No one is prepared when death hits, especially when it hits repeatedly for reasons many know could have been avoided. What do you do when reality and news broadcasts seem to be moving closer to one another at lightning speed?

Caught in the middle is Noname (formerly known as Noname Gypsy), a 24-year old Chicago emcee whose highly anticipated debut Telefone was released last Sunday. An impressive string of defining feature verses such as 'Lost' and 'Comfortable', and standalone SoundCloud tracks (that often get deleted) have built a strong following around the enigmatic rapper. And Telefone was truly worth the three-year wait.
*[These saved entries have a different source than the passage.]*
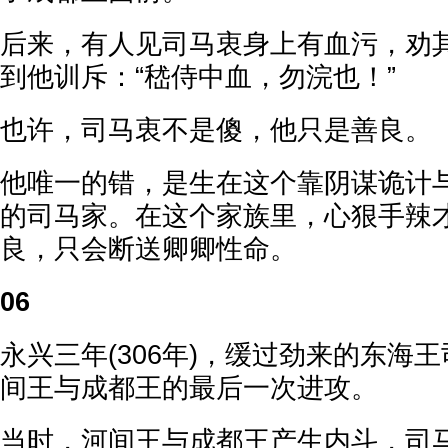
后来，有人见司马衷身上有血污，劝
到他训斥：“嵇侍中血，勿浣也！”
也许，司马衷不是傻，他只是善良。
他唯一的错，是生在这个靠阴谋诡计
的司马家。在这个家族里，心狠手辣
良，只会断送卿卿性命。
06
永兴三年(306年)，缓过劲来的东海
间王与成都王的最后一次进攻。
当时，河间王与成都王产生内斗，司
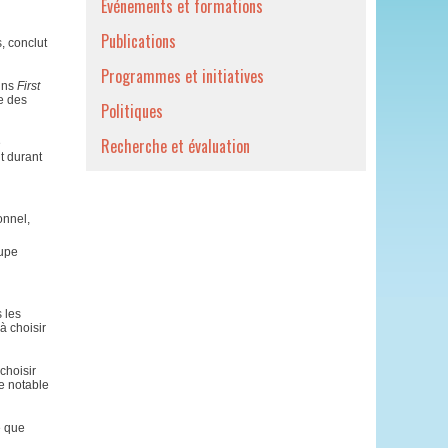
Événements et formations
Publications
, conclut
Programmes et initiatives
ains
First
ve des
Politiques
Recherche et évaluation
e
t durant
onnel,
oupe
 les
à choisir
choisir
e notable
e que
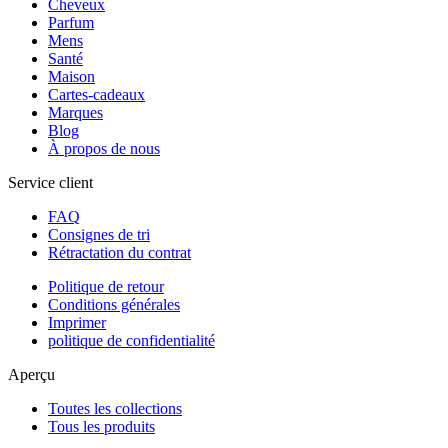
Cheveux
Parfum
Mens
Santé
Maison
Cartes-cadeaux
Marques
Blog
À propos de nous
Service client
FAQ
Consignes de tri
Rétractation du contrat
Politique de retour
Conditions générales
Imprimer
politique de confidentialité
Aperçu
Toutes les collections
Tous les produits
The project is about so many things: her reflections on topics ranging from lovers to Bill Cosby, childhood memories to Brother Mike's passing to life itself. On tracks like 'Diddy Bop', Telefone is a conversation about Noname's, personal experiences in the Chi. The track feels like a one-take summer music video through her neighbourhood that stops at a still of her sitting on "my front porch in my new FUBU and my A1's too," just to pan out over the whole block dancing to Raury's soothing voice.
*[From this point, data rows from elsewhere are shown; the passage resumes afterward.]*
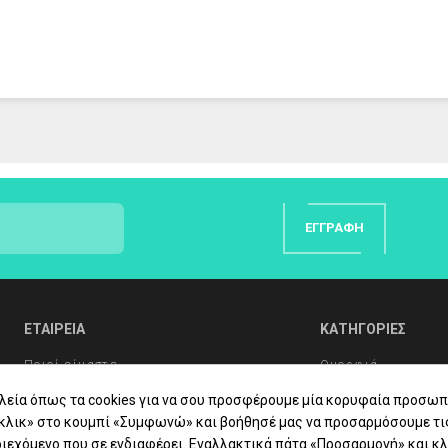
ΕΓΓΡΑΦΉ
ΕΤΑΙΡΕΙΑ
ΚΑΤΗΓΟΡΙΕΣ
Ποιοί είμαστε
Ομορφιά
Συχνές Ερωτήσεις
Υγιεινή Σώματος
λεία όπως τα cookies για να σου προσφέρουμε μία κορυφαία προσωπ
«κλικ» στο κουμπί «Συμφωνώ» και βοήθησέ μας να προσαρμόσουμε τι
Συμβουλές Υγείας
Στοματική Υγιεινή
ιεχόμενο που σε ενδιαφέρει. Εναλλακτικά πάτα «Προσαρμογή» και κλ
Telefone is also about lives taken by both street and police violence, an underlying theme in almost every song, no matter how subtle. Noname's poetic prowess unleashes words that make you pause and reflect more than once. Bars like "I sold my name for seven bags of skittles on Sunny Set Boulevard. Please tell me God is rainbow pretty" on 'Forever,' a song about shining despite hardships, are up for personal interpretation. One still can't help but wonder; was God at least rainbow pretty for Trayvon?
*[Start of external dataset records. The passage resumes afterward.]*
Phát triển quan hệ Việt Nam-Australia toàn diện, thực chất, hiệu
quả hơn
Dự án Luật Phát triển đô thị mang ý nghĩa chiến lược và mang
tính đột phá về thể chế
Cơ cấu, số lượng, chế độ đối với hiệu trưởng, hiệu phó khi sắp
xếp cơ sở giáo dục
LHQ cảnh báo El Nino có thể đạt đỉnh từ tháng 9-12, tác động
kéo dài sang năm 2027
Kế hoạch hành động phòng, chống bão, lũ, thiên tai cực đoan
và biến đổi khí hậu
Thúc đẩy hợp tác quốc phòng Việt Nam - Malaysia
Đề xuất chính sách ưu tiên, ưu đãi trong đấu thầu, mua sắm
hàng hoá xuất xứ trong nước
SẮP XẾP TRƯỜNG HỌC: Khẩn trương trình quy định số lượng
The production on Telefone is crucial to the project's success. Cam O'bi, Phoelix, Saba, Monte Booker, THEMpeople and Noname create a soundscape that hints at neo-soul in a light and dreamy way. At times, it all almost seems "too pretty" for Telefone’s subject matter. But this very specific choice of sound contributes to the project's constant tiptoeing between trauma and calm, violence and peace, life and death - Telefone grows on you progressively, going from easily enjoyable to hauntingly beautiful.

On her best tracks off the project, Noname holds our emotions in a twilight zone she skillfully created for her audience to stand in and observe the 360 view of her reality. On ‘Casket Pretty’s hook, Noname sings that “all of (her) niggas is casket pretty, ain’t no one safe in this happy city,” dragging us into the heart of her fears regarding the imminence of death in her surroundings. She does so while singing in an eerie manner that leaves a bittersweet feeling on your tongue after having sung the hook a few times too many. Her “casket pretty” friends could die at any moment.

The way in which Noname chose to tell her story and that of Chicago is a testimony to the resilience of both herself and her city - strength and beauty in the face of adversity. And while she hopes that her "telly don't ring," because they all made it home safe, I like to think Noname always carries her Telefone with her, and that she will continue to use it as a way to share her world with us as she did on the project. Communicating, transmitting, translating both the anguish and beauty of her experiences in the enchanting portrait that is Telefone.